Tailwaters are the areas immediately downstream of dams affected by dam outflow. Tailwater fisheries provide high-quality fishing opportunities below large reservoirs including Lake Red Rock and Saylorville Lake. Lake Red Rock supports Walleye, White Bass, and catfish fisheries in its tailwater and is the largest upstream barrier to Shovelnose Sturgeon in the Des Moines River.
Environmental conditions related to water flow and quality sometimes lead to fish kills. Previous fish kills in the lower Des Moines, including a significant sturgeon kill in 2012, were caused by rapid reductions in reservoir water levels, high dissolved gases, high tailwater temperatures, and low flow rates downstream. Nonetheless, fish kills have occurred during high flows as well, and more information is needed to identify water level scenarios and tailwater conditions that contribute to large-scale fish mortality downstream.

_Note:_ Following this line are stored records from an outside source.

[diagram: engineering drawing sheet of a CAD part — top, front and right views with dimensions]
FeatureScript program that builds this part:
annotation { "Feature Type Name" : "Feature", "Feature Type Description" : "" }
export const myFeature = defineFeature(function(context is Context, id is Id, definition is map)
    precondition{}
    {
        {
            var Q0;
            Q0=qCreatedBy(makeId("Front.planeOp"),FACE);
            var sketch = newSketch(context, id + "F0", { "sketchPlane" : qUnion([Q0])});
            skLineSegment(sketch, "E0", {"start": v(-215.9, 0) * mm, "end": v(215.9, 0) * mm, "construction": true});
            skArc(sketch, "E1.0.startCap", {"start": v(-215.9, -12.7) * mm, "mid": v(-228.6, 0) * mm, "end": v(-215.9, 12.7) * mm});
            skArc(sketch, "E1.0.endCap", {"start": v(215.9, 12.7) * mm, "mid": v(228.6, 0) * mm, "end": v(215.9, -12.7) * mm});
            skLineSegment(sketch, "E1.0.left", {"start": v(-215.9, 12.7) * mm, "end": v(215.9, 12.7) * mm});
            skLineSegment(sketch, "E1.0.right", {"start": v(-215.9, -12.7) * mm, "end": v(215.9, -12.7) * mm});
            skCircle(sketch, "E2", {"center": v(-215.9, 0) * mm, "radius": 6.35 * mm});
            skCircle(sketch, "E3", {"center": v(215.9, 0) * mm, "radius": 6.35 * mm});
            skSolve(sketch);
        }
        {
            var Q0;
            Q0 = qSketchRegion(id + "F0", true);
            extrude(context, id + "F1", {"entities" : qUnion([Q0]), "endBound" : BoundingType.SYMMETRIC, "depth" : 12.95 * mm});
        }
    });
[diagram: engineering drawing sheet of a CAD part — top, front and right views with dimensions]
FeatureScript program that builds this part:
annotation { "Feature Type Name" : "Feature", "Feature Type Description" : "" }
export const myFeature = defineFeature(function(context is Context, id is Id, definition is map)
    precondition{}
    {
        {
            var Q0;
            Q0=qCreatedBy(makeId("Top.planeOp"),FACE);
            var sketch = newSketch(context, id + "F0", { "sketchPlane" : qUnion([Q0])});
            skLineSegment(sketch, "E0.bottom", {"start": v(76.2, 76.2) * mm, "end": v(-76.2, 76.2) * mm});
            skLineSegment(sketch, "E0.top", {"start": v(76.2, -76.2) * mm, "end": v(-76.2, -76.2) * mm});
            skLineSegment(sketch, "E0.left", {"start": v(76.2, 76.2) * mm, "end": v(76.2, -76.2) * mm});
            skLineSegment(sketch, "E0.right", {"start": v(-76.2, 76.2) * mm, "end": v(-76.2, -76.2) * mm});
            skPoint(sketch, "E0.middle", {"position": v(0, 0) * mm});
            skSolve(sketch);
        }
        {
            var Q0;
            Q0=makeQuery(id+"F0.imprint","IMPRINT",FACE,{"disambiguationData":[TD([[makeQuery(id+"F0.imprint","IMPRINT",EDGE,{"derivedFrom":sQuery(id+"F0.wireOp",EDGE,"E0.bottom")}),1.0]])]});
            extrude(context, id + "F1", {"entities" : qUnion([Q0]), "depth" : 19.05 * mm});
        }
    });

This ongoing assessment is designed to monitor environmental conditions and help identify situations with high risk of causing fish death downstream. Evaluation of fish kills would help identify specific environmental conditions that create higher risk for fish death, and water level management can be adjusted to reduce that risk. Improved tailwater management can support a healthier fishery with fewer large-scale losses of sport fish and forage species. Some tailwater fisheries, such as Walleye, are also greatly dependent on stocking, and reduction of fish kills directly supports a long-lived hatchery product. Recommendations for water level management can be applied not only to current reservoir projects, but to future additions such as new hydropower facilities. The assessment was started in 2019, but will require ongoing, annual monitoring.